Quantcast

This CPU Exploit-Safe Version of 'Doom' Runs at .00003 FPS

One way to defend against Spectre and Meltdown.

Michael Byrne

Michael Byrne

The Spectre and Meltdown CPU exploits, which allow data to leak from highly secure parts of a computer to really wherever, are bad because they have to do with something pretty fundamental in how modern computer processors work. This is a feature called branch prediction, which basically means that a CPU might process data before it's actually needed in situations where a program has to make a decision to do one thing instead of another thing, which is called branching.

Here's a whole thing on how that works in terms of Spectre and Meltdown. For now, just understanding that branching is pretty important to how computer programs work but it can also lead to optimizations that are insecure. One extreme solution might be removing branching from computer programs altogether. Make software entirely, 100 percent deterministic.

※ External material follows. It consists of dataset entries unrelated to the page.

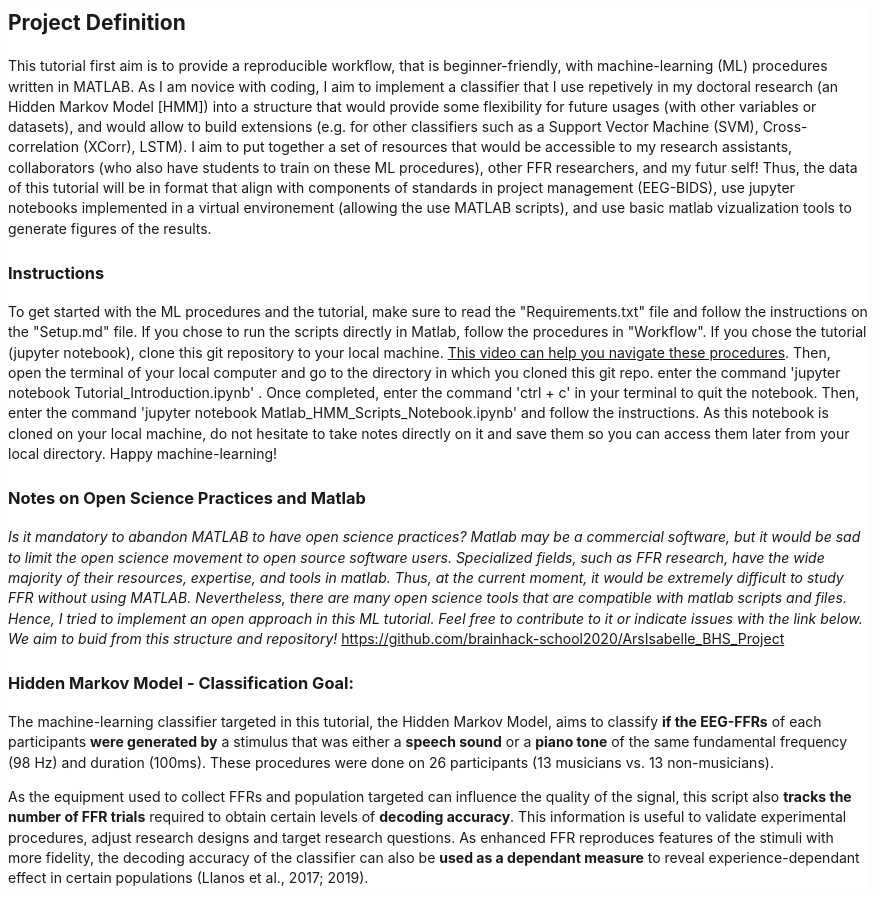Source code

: ## Project Definition

This tutorial first aim is to provide a reproducible workflow, that is beginner-friendly, with machine-learning (ML) procedures written in MATLAB. As I am novice with coding, I aim to implement a classifier that I use repetively in my doctoral research (an Hidden Markov Model [HMM]) into a structure that would provide some flexibility for future usages (with other variables or datasets), and would allow to build extensions (e.g. for other classifiers such as a Support Vector Machine (SVM), Cross-correlation (XCorr), LSTM). I aim to put together a set of resources that would be accessible to my research assistants, collaborators (who also have students to train on these ML procedures), other FFR researchers, and my futur self! Thus, the data of this tutorial will be in format that align with components of standards in project management (EEG-BIDS), use jupyter notebooks implemented in a virtual environement (allowing the use MATLAB scripts), and use basic matlab vizualization tools to generate figures of the results. 

### Instructions

To get started with the ML procedures and the tutorial, make sure to read the "Requirements.txt" file and follow the instructions on the "Setup.md" file. If you chose to run the scripts directly in Matlab, follow the procedures in "Workflow". If you chose the tutorial (jupyter notebook), clone this git repository to your local machine. [This video can help you navigate these procedures](https://www.youtube.com/watch?v=FsMZ40jL4uQ). Then, open the terminal of your local computer and go to the directory in which you cloned this git repo. enter the command 'jupyter notebook Tutorial_Introduction.ipynb' . Once completed, enter the command 'ctrl + c' in your terminal to quit the notebook. Then, enter the command 'jupyter notebook Matlab_HMM_Scripts_Notebook.ipynb' and follow the instructions. As this notebook is cloned on your local machine, do not hesitate to take notes directly on it and save them so you can access them later from your local directory. Happy machine-learning!          

### Notes on Open Science Practices and Matlab

_Is it mandatory to abandon MATLAB to have open science practices? Matlab may be a commercial software, but it would be sad to limit the open science movement to open source software users. Specialized fields, such as FFR research, have the wide majority of their resources, expertise, and tools in matlab. Thus, at the current moment, it would be extremely difficult to study FFR without using MATLAB. Nevertheless, there are many open science tools that are compatible with matlab scripts and files. Hence, I tried to implement an open approach in this ML tutorial. Feel free to contribute to it or indicate issues with the link below. We aim to buid from this structure and repository!_ https://github.com/brainhack-school2020/ArsIsabelle_BHS_Project  

### Hidden Markov Model - Classification Goal: 

The machine-learning classifier targeted in this tutorial, the Hidden Markov Model, aims to classify __if the EEG-FFRs__ of each participants __were generated by__ a stimulus that was either a __speech sound__ or a __piano tone__ of the same fundamental frequency (98 Hz) and duration (100ms). These procedures were done on 26 participants (13 musicians vs. 13 non-musicians). 

As the equipment used to collect FFRs and population targeted can influence the quality of the signal, this script also __tracks the number of FFR trials__ required to obtain certain levels of __decoding accuracy__. This information is useful to validate experimental procedures, adjust research designs and target research questions. As enhanced FFR reproduces features of the stimuli with more fidelity, the decoding accuracy of the classifier can also be __used as a dependant measure__ to reveal experience-dependant effect in certain populations (Llanos et al., 2017; 2019).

That's what Github user xoreaxeaxeax did to Doom. Their version of the game is branchless and relies on just a single machine instruction. There's no branching, or even arithmetic: The only processor command it contains is "mov", which scoots data from memory address to memory address. It's actually a demonstration of xoreaxeaxeax's more general C compiler, the M/o/Vfuscator2, which converts commands in the C programming language into machine-level instructions. Or, in this case, instruction, singular.

The downside of this is that the resulting machine instructions are spectacularly inefficient. Single-instruction, branchless Doom renders a single frame every seven hours on a 386 Intel processor. Security ain't free.